Beyaz çiçekli yonca yeşil malç olarak kullanılır. Yonca kesilip yatırıldığında köklerinden bir kısmı da ölerek azota dönüşür ve gübre olur.
Bu tasarımın algoritması şu şekilde döner.
- Sonbahar veya yaz sonunda YE olgunlaşırken yonca (eğer yoksa) ve KE tohumları atılır
- YE hasat edilir ve sapları ile kabukları tarlaya malç olarak serilir.
- Tarla kesinlikle sürülmez.
- Bu arada yonca malç olarak tarlayı kaplar ve azot bağlama işini yapar.
- KE aralardan çıkmaya başlar.
- Uzayan KE güneşi keseceği için yonca pek gelişmez, zaten hava da soğuk.
- Bahar başında YE tohumu atılır.
- KE hasat edilip sapları yatırılır.
- Eğer YE olarak pirinç kullanıldıysa tarla 1 hafta su altında bırakılarak hem pirincin çimlenmesi hem de yoncanın zayıflaması sağlanır bu arada diğer yabani otlar ölür ama yonca yaşamaya devam eder.
- Başka bir YE ürünü kullanıldıysa yoncalar tırpanla kesilerek yatırılır. Daha henüz YE çimlenmemiştir.
- Büyüyen YE güneşi kestiği için yoncayı yavaşlatır.
- YE Sonbaharda hasat edilmeden evvel KE tohumları atılır ve döngü devam ettirilir.
Bu yöntem toprağın tarım yapılan derinliğini çoğaltır. Her yıl tarlaya serilen artıklar ve yoncanın kökleri besin döngüsünü oluşturur. Bir kaç yıl içinde tarladaki organik madde artacak ve su tutma kapasitesi yükselecektir.
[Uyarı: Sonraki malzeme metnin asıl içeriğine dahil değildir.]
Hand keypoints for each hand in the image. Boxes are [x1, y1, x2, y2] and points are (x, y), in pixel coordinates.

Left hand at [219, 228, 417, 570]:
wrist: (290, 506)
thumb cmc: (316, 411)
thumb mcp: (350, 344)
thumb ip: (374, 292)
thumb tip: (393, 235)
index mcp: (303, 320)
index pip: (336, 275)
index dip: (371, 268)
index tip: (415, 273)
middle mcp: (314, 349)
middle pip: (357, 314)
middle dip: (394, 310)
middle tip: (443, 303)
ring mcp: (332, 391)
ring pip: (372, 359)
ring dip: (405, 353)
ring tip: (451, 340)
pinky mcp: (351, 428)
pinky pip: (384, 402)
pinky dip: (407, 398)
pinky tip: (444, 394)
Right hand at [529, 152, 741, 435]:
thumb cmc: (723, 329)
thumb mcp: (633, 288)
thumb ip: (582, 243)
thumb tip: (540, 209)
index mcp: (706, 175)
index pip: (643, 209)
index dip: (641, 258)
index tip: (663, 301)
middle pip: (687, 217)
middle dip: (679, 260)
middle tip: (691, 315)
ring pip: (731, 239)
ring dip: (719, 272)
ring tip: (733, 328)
Humus da artarak ürünleri besleyecektir. Mikoriza mantarları ve mikrobiyoloji de zaman içinde artarak dengesini bulacak ve azot döngüsüne yardım edecektir.
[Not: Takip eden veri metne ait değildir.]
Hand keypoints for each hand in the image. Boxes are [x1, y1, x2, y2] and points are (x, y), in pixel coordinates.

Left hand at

Kuru iklimlerde ilk senelerde sulama gerekebilir ama daha iyisi sulamaya ihtiyacı olmayan bir ürün seçmektir.
Çıplak tarlalarda başlangıçta samanla örterek malç yapılmalı. Daha sonra yonca ve ürün artıkları yeterli olacaktır.
Yabani hayatın tarlaya girmemesi için önlem alınmalıdır.
Sonuçta çiftçi olarak belirli bir araştırma geliştirme yapmanız şart. Belki 1 dönüm arazide denemeler yapabilir ve YE ile KE türlerine karar verebilirsiniz. Harcayacağınız 2 yıl size 30 yıl kullanılacak bir bilgi verecek. Her 15 yılda bir de küresel ısınmadan dolayı tasarımda iyileştirme yapmak gerekebilir.
Fukuoka’nın iki kitabını da bir kaç yıl önce okumuştum, ama pratiğe dökemediğim için (malum şehir hayatı) unutmuşum bir hatırlatma oldu benim için, ayrıca yazınızı okurken yine Fukuoka’nın kitabında yaptığı bir tespit hatırıma geldi, bir başka konu ama Fukuoka Usulü Ekonomik Ürün Yetiştirme konusunda hayvancılık içinde tavsiyelede bulunuyor kendisi, mesela büyükbaş hayvan beslemenin maliyet açısından neredeyse zarar olduğunu bunun yerine mesela keçi yetiştirmenin karlı olduğundan filan bahsediyor, Fukuoka Okunası bir adam.